Assigned task
Write out every line below that contains "Rettenmaier".

*** Block opens ***

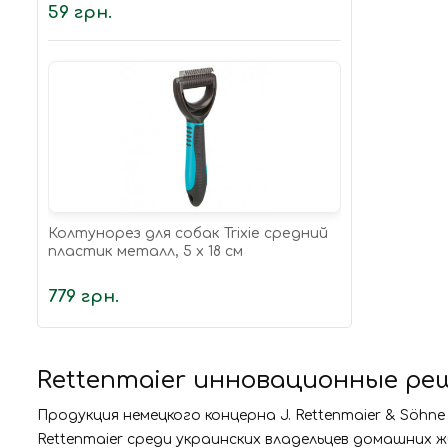
59 грн.
Колтунорез для собак Trixie средний
пластик металл, 5 х 18 см
779 грн.
Rettenmaier инновационные ре
Продукция немецкого концерна J. Rettenmaier & Söhn
Rettenmaier среди украинских владельцев домашних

*** Block closes ***

Reply
Rettenmaier инновационные ре
Продукция немецкого концерна J. Rettenmaier & Söhn
Rettenmaier среди украинских владельцев домашних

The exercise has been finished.